Hoe herkent de JBL pH-Control een „slechte“ sensor?
De pH-sensor stuurt een spanning naar het meetapparaat, dat de spanning in de pH-waarde omrekent.
Deze spanning is gedurende de levensduur van de sensor NIET constant! Derhalve moet de sensor regelmatig worden gekalibreerd. Op deze wijze wordt de leeftijdsgebonden verandering van spanning van de sensor aan het apparaat medegedeeld en kan deze weer betrouwbare waarden aangeven.
De kalibratie wordt uitgevoerd bij pH 7 en pH 4.
Een nieuwe sensor stuurt bij pH 7 een spanning van 0 mV +/- enkele mV naar het meetapparaat. Hoe meer de spanning bij pH 7 afwijkt van 0 (+ of -), des te ouder is de sensor. Bij een afwijking van meer dan +40 of -40 mV wijst het apparaat de sensor af.
De foutmelding OFFSET verschijnt.
LET OP! Dezelfde foutmelding verschijnt ook als u per vergissing eerst met 4 kalibreert !!
Bij pH 4, stuurt de sensor een spanning van ongeveer 186 mV (bij 7 was dat 0 mV). Dat wil zeggen dat tussen de afzonderlijke pH stappen (4-5, 5-6 en 6-7) elk ongeveer 62 mV verschil zit. Hoe kleiner deze afstand is, hoe ouder de sensor. Bij een verschil van onder ca. 30 mV, wijst het apparaat de sensor af.

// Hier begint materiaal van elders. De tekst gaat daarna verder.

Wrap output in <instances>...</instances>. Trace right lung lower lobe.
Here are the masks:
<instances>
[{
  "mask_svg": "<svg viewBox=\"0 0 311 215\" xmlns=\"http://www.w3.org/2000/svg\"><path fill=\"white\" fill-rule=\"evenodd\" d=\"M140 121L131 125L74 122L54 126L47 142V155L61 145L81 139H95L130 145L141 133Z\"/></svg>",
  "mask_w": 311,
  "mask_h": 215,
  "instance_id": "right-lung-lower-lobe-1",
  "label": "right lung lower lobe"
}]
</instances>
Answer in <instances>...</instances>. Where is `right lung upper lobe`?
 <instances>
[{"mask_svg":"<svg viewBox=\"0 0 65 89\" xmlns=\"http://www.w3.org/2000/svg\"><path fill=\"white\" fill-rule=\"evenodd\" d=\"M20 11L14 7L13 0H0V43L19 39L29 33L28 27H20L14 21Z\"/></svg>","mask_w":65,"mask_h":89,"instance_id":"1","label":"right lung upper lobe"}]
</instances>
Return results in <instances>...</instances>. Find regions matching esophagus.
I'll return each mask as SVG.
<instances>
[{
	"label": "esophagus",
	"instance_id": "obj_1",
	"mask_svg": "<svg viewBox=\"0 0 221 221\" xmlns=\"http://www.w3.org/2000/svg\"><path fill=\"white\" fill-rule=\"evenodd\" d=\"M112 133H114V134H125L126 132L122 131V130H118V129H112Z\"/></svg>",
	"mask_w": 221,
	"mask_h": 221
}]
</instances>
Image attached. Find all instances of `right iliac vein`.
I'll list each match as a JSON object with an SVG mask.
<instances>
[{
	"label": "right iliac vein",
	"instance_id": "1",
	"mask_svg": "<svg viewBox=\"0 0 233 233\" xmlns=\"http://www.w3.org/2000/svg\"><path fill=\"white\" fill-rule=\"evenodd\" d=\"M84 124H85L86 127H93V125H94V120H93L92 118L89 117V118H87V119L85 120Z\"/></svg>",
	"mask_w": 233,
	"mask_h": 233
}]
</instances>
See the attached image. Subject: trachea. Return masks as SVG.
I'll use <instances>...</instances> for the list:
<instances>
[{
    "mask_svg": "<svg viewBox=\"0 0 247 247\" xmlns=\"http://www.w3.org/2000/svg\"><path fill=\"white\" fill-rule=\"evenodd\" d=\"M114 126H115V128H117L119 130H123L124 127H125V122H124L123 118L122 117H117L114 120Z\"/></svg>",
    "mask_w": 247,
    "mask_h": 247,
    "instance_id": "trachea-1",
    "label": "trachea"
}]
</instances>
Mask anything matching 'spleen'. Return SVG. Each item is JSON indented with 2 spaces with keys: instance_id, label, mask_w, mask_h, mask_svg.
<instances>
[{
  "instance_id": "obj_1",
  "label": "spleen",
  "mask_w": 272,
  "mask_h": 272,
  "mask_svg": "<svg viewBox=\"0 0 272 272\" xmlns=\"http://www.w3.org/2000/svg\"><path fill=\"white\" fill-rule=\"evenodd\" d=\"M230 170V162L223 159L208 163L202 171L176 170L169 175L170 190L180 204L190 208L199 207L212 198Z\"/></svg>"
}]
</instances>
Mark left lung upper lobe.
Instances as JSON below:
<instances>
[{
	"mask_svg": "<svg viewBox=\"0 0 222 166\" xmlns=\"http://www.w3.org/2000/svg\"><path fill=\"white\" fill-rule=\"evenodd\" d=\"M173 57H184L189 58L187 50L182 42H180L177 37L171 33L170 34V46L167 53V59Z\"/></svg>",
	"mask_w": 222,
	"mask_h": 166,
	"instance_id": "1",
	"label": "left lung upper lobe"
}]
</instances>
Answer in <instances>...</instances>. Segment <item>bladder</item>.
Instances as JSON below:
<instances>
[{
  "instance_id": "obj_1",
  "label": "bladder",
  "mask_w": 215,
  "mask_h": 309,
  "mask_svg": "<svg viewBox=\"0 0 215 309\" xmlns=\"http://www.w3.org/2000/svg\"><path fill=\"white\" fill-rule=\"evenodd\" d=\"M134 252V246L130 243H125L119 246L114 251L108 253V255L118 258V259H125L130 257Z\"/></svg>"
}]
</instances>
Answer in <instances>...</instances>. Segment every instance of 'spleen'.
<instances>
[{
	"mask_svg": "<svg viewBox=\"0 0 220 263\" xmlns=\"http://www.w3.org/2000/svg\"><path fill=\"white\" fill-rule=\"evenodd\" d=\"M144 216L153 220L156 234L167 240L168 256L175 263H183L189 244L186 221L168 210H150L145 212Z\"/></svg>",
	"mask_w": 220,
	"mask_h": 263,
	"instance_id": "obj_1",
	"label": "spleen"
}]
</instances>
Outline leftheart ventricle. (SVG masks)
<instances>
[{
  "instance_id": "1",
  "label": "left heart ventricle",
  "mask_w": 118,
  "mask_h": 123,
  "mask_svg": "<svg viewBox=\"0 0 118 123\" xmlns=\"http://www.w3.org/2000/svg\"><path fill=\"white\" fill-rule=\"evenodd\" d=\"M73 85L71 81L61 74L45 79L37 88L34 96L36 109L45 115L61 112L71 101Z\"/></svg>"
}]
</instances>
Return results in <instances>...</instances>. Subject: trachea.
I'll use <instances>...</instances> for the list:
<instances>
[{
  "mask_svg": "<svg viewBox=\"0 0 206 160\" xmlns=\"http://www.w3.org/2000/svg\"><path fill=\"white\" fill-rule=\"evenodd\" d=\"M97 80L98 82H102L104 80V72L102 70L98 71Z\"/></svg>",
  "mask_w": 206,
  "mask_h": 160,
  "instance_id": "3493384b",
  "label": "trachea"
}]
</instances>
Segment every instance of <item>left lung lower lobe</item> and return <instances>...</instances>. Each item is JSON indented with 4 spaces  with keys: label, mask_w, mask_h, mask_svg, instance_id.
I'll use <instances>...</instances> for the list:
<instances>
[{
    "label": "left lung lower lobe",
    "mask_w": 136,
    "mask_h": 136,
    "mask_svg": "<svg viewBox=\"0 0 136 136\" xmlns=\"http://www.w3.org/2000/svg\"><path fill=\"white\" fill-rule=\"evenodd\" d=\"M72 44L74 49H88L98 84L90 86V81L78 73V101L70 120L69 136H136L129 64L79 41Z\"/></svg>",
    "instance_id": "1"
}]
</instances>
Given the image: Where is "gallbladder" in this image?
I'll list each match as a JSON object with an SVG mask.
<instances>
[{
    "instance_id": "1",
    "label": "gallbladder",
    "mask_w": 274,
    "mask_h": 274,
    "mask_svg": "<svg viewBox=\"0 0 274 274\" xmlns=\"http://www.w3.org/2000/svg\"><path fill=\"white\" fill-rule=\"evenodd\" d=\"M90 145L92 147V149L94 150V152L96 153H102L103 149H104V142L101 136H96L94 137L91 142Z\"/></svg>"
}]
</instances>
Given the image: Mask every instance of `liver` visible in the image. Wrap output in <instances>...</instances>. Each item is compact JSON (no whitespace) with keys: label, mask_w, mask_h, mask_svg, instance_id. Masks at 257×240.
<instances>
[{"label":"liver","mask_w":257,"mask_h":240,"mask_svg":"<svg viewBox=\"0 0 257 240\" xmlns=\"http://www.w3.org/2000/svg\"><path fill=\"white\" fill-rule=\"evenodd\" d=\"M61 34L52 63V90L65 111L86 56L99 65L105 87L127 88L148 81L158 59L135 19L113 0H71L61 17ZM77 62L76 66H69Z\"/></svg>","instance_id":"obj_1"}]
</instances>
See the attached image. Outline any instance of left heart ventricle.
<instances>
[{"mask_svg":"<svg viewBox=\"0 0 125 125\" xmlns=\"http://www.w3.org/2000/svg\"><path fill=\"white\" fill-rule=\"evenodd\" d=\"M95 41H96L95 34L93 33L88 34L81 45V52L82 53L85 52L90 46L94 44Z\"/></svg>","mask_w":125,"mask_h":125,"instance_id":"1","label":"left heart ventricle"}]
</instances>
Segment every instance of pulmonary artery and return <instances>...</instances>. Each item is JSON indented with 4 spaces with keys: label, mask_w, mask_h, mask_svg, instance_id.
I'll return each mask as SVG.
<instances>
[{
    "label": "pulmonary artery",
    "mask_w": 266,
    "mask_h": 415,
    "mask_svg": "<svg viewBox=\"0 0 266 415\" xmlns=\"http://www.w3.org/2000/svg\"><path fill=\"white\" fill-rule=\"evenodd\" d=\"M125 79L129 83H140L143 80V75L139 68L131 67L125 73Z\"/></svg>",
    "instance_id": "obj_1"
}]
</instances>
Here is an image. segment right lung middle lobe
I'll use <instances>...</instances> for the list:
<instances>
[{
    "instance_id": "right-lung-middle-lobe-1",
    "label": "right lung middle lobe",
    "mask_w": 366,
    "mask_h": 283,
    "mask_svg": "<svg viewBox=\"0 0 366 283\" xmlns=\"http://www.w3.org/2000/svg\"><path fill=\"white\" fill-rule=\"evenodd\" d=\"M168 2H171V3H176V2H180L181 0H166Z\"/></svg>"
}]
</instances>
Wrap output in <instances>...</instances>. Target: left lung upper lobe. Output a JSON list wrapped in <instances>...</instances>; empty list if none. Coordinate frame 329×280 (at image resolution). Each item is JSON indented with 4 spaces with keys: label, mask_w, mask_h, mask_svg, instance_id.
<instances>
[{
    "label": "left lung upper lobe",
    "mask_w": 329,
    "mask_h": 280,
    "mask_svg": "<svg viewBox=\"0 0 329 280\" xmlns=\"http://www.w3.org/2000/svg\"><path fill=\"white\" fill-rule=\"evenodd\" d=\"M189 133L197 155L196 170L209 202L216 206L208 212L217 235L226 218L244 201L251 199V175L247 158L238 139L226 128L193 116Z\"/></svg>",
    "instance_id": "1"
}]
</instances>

De foutmelding DELTAV verschijnt.
LET OP! Dezelfde foutmelding verschijnt ook als u per vergissing twee keer met 7 kalibreert!!
BELANGRIJK: Door een langdurige opslag in de bewaarvloeistof (meerdere dagen) kunnen afgewezen sensoren vaak weer 'acceptabel' worden gemaakt!